Je suis né de parents juifs polonais habitant Lublin (pas Dublin, mais ce n’est
quand même pas un hasard si je fus attiré plus tard par l’Irlande et ses
troubles). Ils sont arrivés en France dans les années 1930 et je naquis en 1933
pour les aider à conserver le droit de vivre dans ce beau pays. Si j’ai bien
compris, je suis né à Lille et ils obtinrent un titre de séjour à condition de
quitter cette métropole et d’aller vivre dans une ville moyenne. Ce fut
Saint-Quentin, dans l’Aisne. Je passais mon enfance jusqu’à six ans dans cette
ville picarde dont l’hôtel de ville est de style flamand. Pendant la guerre, la
seconde mondiale, la Picardie fut déclarée zone militaire par les autorités
allemandes et la famille dont je portais le nom, moins le père qui traversa la
frontière suisse et vécut dans ce pays neutre jusqu’à la libération, se réfugia
d’abord à Paris puis dans la Creuse. Après la guerre, toute la famille, mes
parents, moi et mes deux sœurs revinrent à Saint-Quentin où je terminais mes
études secondaires. Par rapport à beaucoup de gens qui habitaient dans des
zones de guerre, et même encore aujourd’hui, quand je regarde les informations
sur des pays africains ou sud-américains, il n’y a vraiment pas de quoi meubler
les longues soirées d’hiver et heureusement que Trump et les gilets jaunes
s’agitent sur l’écran plat qui mord sur l’un des tableaux de mon fils cadet,
Robin.
Je ne demande rien à personne. J’ai fait des études,
je me suis marié, j’ai eu trois enfants alors que je n’étais pas obligé par les
lois définissant l’appartenance nationale. Pas tout à fait par hasard, j’ai
épousé l’orpheline d’une mère morte jeune, puis belle-fille d’une belle-mère
déportée, morte en déportation, puis belle-fille d’une déportée survivante. Autour
de moi, des vivants que certains appelaient des survivants. Toute ma famille
restée en Pologne, oncles, cousins, tantes, grands-parents, ont disparu. La déportation
qui pour beaucoup est un mot abstrait un danger auquel j’avais échappé. C’est
pourquoi je pleure assez facilement quand passe au cinéma ou à la télévision
des films sur la période de la guerre, des films sur la déportation. Cette facilité
lacrymale déborde sur d’autres scènes de cinéma, par exemple quand Bambi perd
sa maman, ou quand Raimu le boulanger morigène Pomponette.

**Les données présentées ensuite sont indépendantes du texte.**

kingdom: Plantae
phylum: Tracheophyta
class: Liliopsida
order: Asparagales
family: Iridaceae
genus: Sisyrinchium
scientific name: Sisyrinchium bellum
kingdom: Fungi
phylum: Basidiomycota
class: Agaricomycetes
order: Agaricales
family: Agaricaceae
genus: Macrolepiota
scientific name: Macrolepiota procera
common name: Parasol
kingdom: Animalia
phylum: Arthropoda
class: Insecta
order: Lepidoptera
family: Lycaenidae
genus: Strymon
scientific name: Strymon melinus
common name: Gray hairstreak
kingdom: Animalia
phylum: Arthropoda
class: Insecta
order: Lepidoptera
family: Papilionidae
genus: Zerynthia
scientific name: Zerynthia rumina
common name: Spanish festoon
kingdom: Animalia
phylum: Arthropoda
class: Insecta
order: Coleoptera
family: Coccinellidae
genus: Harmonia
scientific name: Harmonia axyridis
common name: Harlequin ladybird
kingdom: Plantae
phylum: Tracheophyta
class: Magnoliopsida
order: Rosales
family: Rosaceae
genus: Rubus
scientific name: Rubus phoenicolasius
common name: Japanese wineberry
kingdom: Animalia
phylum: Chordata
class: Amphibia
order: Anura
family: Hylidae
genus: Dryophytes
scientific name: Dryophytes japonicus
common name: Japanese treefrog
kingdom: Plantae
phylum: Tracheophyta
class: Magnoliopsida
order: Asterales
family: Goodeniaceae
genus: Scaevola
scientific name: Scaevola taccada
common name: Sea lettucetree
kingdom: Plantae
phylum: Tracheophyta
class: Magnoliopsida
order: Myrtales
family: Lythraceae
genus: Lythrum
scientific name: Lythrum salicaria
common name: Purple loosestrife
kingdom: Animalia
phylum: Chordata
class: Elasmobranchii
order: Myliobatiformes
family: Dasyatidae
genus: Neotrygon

Je ne demande rien à personne. J’ai eu une vie, comme
tout le monde. On me demande parfois ce que ça veut dire pour moi d’être juif.
Je réponds de manière variable selon l’air du temps. Aujourd’hui, 2 mars 2019,
je réponds deux choses. Premièrement, je suis juif parce que je pleure plus
facilement devant les images d’enfants juifs déportés que devant les scènes de
famine dans un pays africain. Je n’en suis pas fier, mais les larmes ne se
contrôlent pas et ce sont des instants d’émotion qui me révèlent. Deuxièmement,
je suis juif parce que de temps en temps, quelqu’un me demande ce que ça veut
dire pour moi d’être juif. On ne me demande jamais ce que signifie pour moi
d’être kabyle ou luxembourgeois.
Après de nombreuses péripéties, je me suis retrouvé au
Pays Basque français aux côtés d’une chrétienne dont certains amis refusent
d’accepter que c’est le hasard qui m’a fait rencontrer cette personne élevée
par les Dames de Sion. Ça me fait rigoler. Comme si existait dans l’univers un
site de rencontres entre juifs laïcs et anciennes élèves des Dames de Sion. On
peut toujours affirmer que je m’intéresse à l’Irlande parce que Lublin résonne
comme Dublin. Je connais des spécialistes de l’histoire bretonne qui sont nés à
Brest-Litovsk. Tout cela est franchement ridicule.
Je ne demande rien à personne. Je ne suis pas insulté,
discriminé. Peut-être un petit peu comme Parisien dans une portion de France où
des séparatistes ont une certaine influence. Limitée. Moins de dix pour cent.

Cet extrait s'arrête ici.